Ils paraissaient venir de la salle de bains. Leurs yeux d’un bleu intense flambaient de satisfaction. Yom-Yom tenait une brosse à dents dans son petit museau pointu. Elle la laissa tomber aux pieds de Jim.
— Tu es une bonne chatte. Où l’as-tu trouvée ? Sous la baignoire ?
Yom-Yom s’assit d’un air satisfait et Qwilleran lui gratta la tête, sans remarquer l’expression lointaine de Koko.
— Viens ici, Koko, mon garçon, nous allons jouer ensemble, proposa-t-il, en frappant sur la couverture du dictionnaire pour donner le signal.
Koko sauta sur le gros livre et se mit en devoir de faire ses griffes. Puis il s’éloigna, en direction de la fenêtre, pour surveiller les pigeons.
— Le jeu, Koko, tu te souviens ? Allons, viens jouer, répéta le journaliste, en ouvrant le livre d’un doigt tentateur.
Koko ignora l’invitation. Il était trop occupé à regarder dehors. Qwilleran alla le chercher, en le prenant sous le ventre, et le posa devant les pages ouvertes.
— Allez, vas-y, à toi de commencer.
Mais Koko resta immobile, le dos arqué, les pattes raides, le regard d’une froideur insultante.
— D’accord, laisse tomber, tu n’es plus le chat que tu étais, retourne à tes pigeons.
Et Koko revint vers la fenêtre d’où il observa Ben Nicholas, dans la cour, donnant des miettes de pain aux oiseaux.
En descendant l’escalier, Qwilleran rencontra Iris Cobb.
— Vous amusez-vous à Came-Village ? demanda-t-elle, avec enjouement.
— J’ai découvert des informations intéressantes, répondit-il, et je ne comprends pas que la police n’ait jamais procédé à une enquête au sujet de la mort d’Andy.
Elle eut un geste d’ignorance, tandis qu’une voix mâle et sarcastique s’élevait du magasin.

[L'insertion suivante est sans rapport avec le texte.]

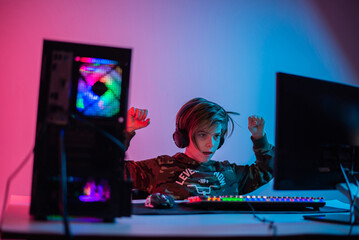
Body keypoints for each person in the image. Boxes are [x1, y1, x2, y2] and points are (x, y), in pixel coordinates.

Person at [124, 98, 274, 200]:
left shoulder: (229, 173)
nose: (211, 144)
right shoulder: (160, 168)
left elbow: (266, 171)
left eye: (216, 136)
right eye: (203, 135)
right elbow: (111, 170)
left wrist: (259, 138)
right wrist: (126, 131)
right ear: (183, 136)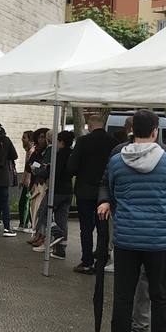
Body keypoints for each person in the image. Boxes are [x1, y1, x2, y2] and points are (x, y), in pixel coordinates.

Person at [98, 109, 166, 332]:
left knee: (123, 294)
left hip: (126, 238)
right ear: (156, 131)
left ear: (132, 130)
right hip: (159, 239)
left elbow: (110, 191)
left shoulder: (116, 162)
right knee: (160, 296)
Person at [68, 115, 116, 274]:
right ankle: (101, 261)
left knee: (86, 228)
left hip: (85, 191)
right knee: (103, 229)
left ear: (89, 126)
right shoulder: (113, 143)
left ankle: (87, 261)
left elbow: (72, 167)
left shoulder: (83, 141)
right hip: (106, 193)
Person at [45, 130, 75, 259]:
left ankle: (57, 233)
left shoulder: (60, 155)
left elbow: (55, 173)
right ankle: (60, 249)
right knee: (62, 219)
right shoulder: (73, 154)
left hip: (57, 190)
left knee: (44, 212)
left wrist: (47, 169)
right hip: (68, 190)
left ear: (61, 142)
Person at [17, 130, 35, 232]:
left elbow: (29, 169)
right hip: (27, 181)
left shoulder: (31, 152)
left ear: (30, 140)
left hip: (29, 182)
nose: (22, 139)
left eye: (24, 138)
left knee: (24, 204)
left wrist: (25, 181)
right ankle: (24, 224)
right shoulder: (28, 151)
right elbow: (26, 169)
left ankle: (24, 224)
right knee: (23, 203)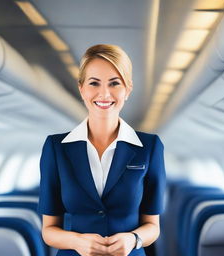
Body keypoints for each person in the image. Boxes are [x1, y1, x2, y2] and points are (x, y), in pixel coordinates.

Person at [38, 44, 166, 256]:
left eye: (115, 83)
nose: (104, 93)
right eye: (94, 83)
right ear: (82, 89)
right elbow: (49, 230)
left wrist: (134, 239)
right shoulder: (56, 148)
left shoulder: (150, 147)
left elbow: (153, 226)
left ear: (127, 90)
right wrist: (77, 241)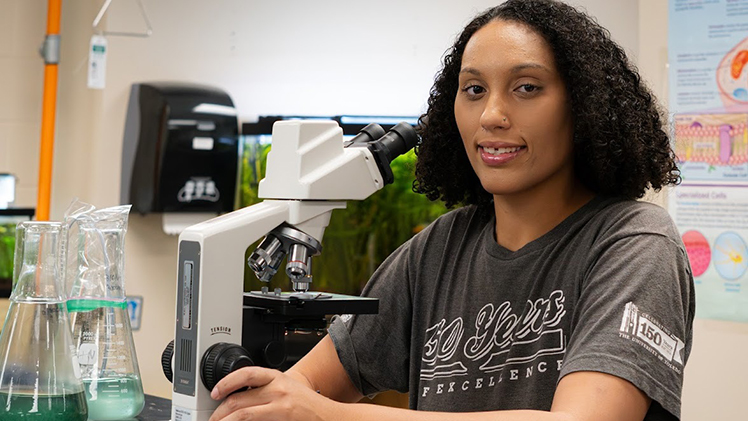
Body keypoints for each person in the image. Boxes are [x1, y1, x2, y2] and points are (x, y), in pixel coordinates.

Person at [208, 1, 694, 420]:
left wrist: (332, 415)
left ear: (585, 106)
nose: (491, 115)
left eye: (527, 87)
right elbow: (302, 392)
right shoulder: (437, 250)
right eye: (474, 90)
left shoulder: (634, 243)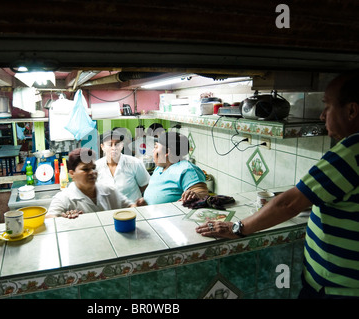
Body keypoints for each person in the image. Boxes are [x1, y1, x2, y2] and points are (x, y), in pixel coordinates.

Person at [195, 70, 359, 299]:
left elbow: (289, 204)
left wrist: (236, 227)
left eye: (328, 106)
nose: (322, 115)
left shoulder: (350, 153)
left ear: (351, 110)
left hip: (338, 289)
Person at [48, 147, 145, 219]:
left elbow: (129, 207)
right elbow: (49, 219)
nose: (92, 172)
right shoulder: (64, 198)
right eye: (85, 169)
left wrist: (138, 206)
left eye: (93, 168)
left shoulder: (109, 191)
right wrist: (62, 220)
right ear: (72, 174)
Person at [142, 131, 208, 205]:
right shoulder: (160, 168)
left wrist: (194, 194)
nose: (153, 151)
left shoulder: (186, 169)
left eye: (156, 147)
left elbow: (202, 193)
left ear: (167, 152)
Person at [96, 128, 150, 202]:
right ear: (102, 147)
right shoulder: (96, 166)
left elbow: (145, 184)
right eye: (109, 145)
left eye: (117, 144)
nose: (114, 148)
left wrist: (132, 199)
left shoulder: (134, 163)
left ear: (122, 145)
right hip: (108, 210)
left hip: (132, 208)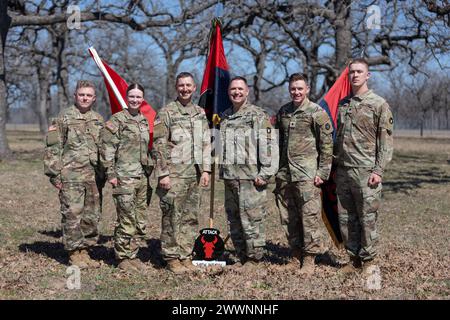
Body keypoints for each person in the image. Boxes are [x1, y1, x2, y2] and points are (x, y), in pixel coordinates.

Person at [334, 58, 394, 273]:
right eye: (352, 72)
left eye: (359, 72)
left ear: (368, 75)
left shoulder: (378, 104)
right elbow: (338, 138)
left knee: (367, 218)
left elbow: (385, 142)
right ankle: (353, 260)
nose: (355, 75)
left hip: (366, 171)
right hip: (343, 170)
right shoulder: (343, 104)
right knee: (346, 218)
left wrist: (378, 170)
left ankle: (368, 261)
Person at [273, 73, 334, 274]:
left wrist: (323, 172)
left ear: (307, 89)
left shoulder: (317, 113)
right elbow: (278, 142)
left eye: (300, 88)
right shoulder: (283, 112)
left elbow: (326, 145)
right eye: (293, 89)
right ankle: (295, 254)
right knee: (289, 217)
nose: (296, 92)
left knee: (309, 217)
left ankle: (309, 259)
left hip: (307, 175)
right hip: (285, 175)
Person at [152, 72, 211, 274]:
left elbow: (205, 143)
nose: (185, 89)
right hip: (174, 174)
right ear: (176, 88)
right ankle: (171, 257)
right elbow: (158, 146)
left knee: (190, 217)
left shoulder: (200, 113)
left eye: (188, 85)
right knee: (171, 217)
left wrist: (206, 169)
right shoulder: (166, 112)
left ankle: (186, 255)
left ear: (194, 88)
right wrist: (163, 174)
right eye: (181, 85)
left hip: (194, 174)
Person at [219, 76, 278, 267]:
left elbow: (269, 146)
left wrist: (265, 173)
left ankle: (255, 260)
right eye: (233, 89)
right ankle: (242, 257)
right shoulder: (225, 116)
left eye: (240, 89)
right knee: (234, 221)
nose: (236, 92)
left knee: (252, 222)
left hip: (251, 179)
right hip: (230, 178)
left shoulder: (258, 116)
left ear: (247, 91)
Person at [44, 80, 104, 269]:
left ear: (94, 98)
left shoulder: (98, 119)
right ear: (75, 96)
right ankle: (74, 252)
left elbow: (104, 148)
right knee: (72, 215)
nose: (84, 98)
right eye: (81, 94)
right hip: (70, 176)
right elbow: (53, 147)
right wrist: (55, 174)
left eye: (88, 95)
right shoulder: (63, 118)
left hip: (93, 177)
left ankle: (85, 250)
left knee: (91, 216)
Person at [101, 83, 153, 272]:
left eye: (139, 97)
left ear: (142, 99)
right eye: (132, 96)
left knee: (140, 220)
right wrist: (111, 173)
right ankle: (122, 256)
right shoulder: (117, 120)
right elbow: (107, 148)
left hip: (141, 177)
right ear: (126, 97)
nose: (135, 100)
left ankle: (133, 254)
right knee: (126, 218)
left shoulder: (144, 120)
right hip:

— Je vais vous dire pourquoi : Came-Village est considéré comme un bas quartier et personne ne se soucie de ce qui s’y passe.
— Cette question exaspère mon mari, murmura Iris. Il est sans cesse en conflit avec la municipalité. Il a probablement raison. La police n’a été que trop heureuse de classer l’affaire. Mais sur quoi reposent vos soupçons ?
— Rien de précis encore, je trouve seulement qu’il y a trop de coïncidences.
— J’espère que vous vous trompez. Cette seule pensée me donne le frisson. Oh ! j’ai vendu les chandeliers en cuivre de votre appartement. À la place, je vous ai mis un petit cochon du Sussex très rare. La tête se soulève et l’on peut boire dedans.
— Merci.
Il fit quelques pas vers la porte et s’arrêta. Cette brosse à dents que Yom-Yom lui avait rapportée était bleue et il venait de se souvenir que la sienne était verte.